"The real risk is that investors 'buy the damn dip' at some point in August and what if it's not a dip? What if the Fed needs to cut by 50 to 100 basis points just to satisfy the market?"
As we explain in this week's edition of Market Edges, investors have begun pricing in the rising probability of a Fed rate cut. As a result, bond market volatility is picking up.
These disconcerting signals were largely ignored in last week's counter-trend rally. From a Factor Exposure perspective, the biggest bounces (vs. May’s lows) were Counter TREND as well:
- HIGH BETA stocks led the bounce at +5.5% on the week (but are down -4.3% in the last month)
- SMALL CAP stocks were +4.8% on the week (but are down -4.5% in the last month)
*Mean performance of Top Quartile vs. Bottom Quartile, SP500 companies
With a 70% probability of a July Fed Cut priced-in, what happens if the Fed doesn’t cut on time (or by enough)? We think the data hasn't yet deteriorated enough to fulfill the market's expectations at the June FOMC meeting. If the Fed isn't dovish enough, that could royally spook financial markets.

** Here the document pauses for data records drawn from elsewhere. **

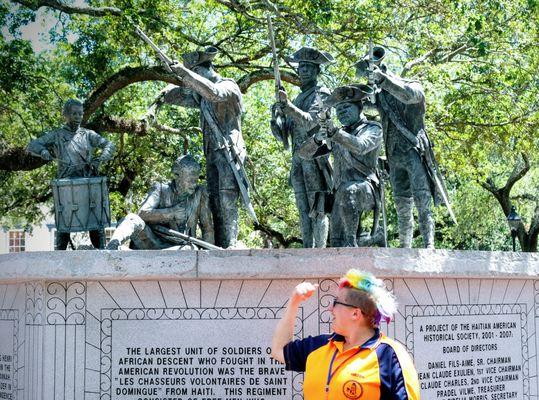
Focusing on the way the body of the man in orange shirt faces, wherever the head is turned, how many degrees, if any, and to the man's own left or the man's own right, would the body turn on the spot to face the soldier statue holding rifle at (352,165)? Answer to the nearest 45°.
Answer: approximately 135° to the man's own right

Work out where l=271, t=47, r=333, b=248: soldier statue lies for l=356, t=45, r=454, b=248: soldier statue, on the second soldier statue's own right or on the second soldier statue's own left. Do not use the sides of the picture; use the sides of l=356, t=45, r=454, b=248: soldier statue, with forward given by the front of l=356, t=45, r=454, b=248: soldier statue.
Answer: on the second soldier statue's own right

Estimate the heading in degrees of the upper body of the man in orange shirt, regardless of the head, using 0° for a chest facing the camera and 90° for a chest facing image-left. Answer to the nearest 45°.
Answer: approximately 45°

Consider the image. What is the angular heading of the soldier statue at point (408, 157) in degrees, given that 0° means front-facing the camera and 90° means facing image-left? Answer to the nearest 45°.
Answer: approximately 45°

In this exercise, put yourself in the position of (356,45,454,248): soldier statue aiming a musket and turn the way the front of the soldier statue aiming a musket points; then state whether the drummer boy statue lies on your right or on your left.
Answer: on your right

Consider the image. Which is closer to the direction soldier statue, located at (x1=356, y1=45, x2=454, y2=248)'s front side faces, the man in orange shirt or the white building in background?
the man in orange shirt

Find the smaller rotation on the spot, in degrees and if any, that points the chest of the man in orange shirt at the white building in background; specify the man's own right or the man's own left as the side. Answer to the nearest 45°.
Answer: approximately 135° to the man's own right
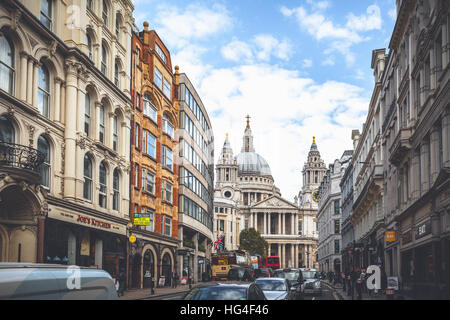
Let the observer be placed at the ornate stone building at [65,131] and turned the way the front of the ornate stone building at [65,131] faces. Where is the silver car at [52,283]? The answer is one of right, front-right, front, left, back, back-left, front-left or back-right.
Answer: front-right

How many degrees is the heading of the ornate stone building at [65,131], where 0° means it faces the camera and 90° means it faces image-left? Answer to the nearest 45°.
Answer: approximately 315°

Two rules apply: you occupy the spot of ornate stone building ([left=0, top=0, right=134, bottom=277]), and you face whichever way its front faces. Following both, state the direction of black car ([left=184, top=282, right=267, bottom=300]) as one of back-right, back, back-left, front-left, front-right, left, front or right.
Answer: front-right

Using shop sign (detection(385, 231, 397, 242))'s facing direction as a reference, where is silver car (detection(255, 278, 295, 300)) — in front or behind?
in front

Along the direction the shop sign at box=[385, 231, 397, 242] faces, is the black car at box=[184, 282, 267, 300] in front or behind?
in front
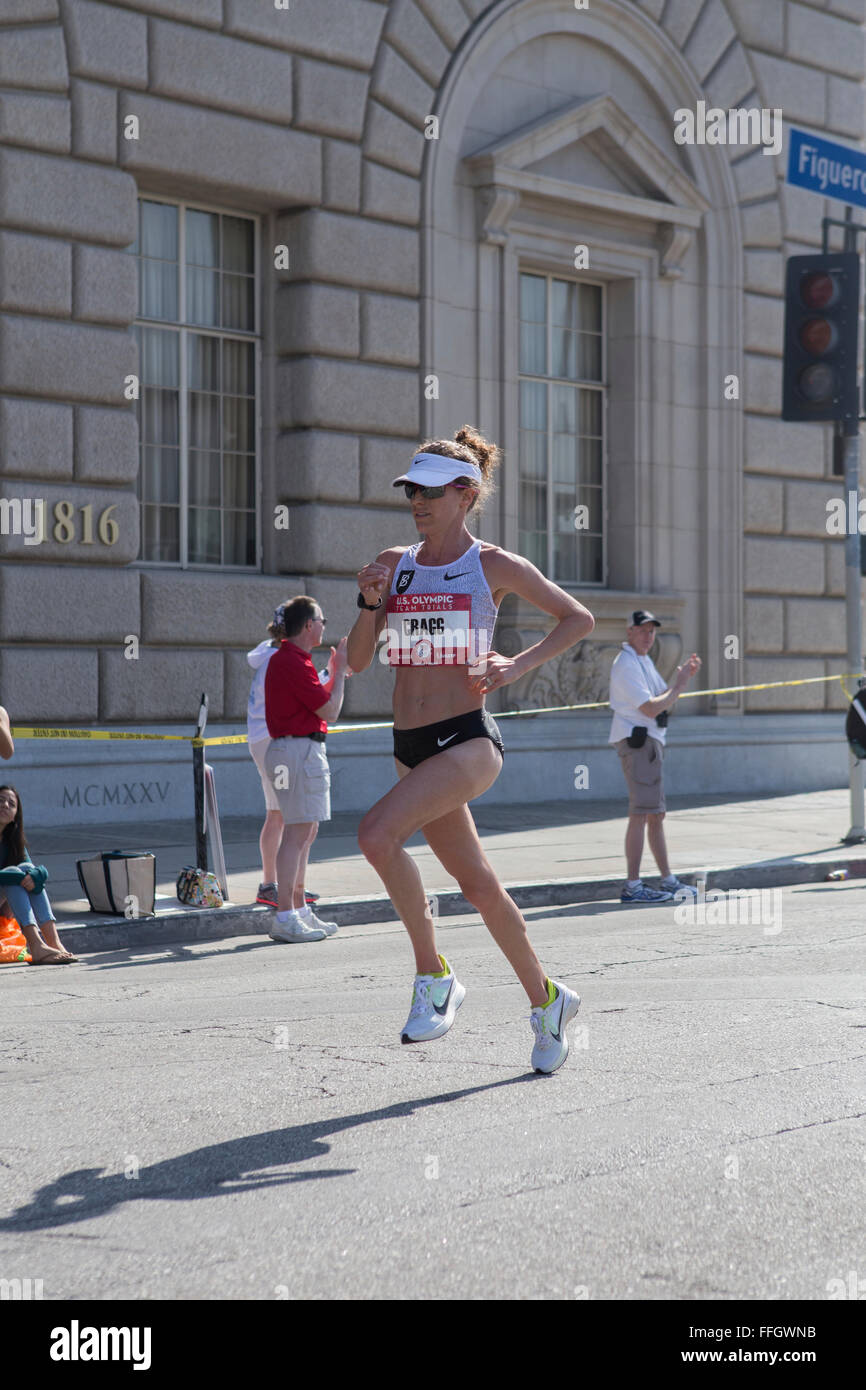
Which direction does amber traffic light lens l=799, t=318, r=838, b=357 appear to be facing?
toward the camera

We're of the view that 2Q GDP data to be reported on July 26 and CPI data in August, coupled with our outlook for an earnings recession in 2Q/3Q and probable resulting market selloff, will provide sufficient data ammunition for a September rate cut.
As Senior Macro analyst Darius Dale explains, in discussing recent volatility in the MOVE index (see What the Media Missed below for more):
"That's a real big signal to investors that the Fed is behind the curve. So if the Fed waits until September to cut, these counter-trend bounces could really fade and dissipate. So that's the real big risk, it’s that the 2019 dot is moving and there's only one way to go once the horse leaves the barn."
Ignore the bond market's signals at your own peril.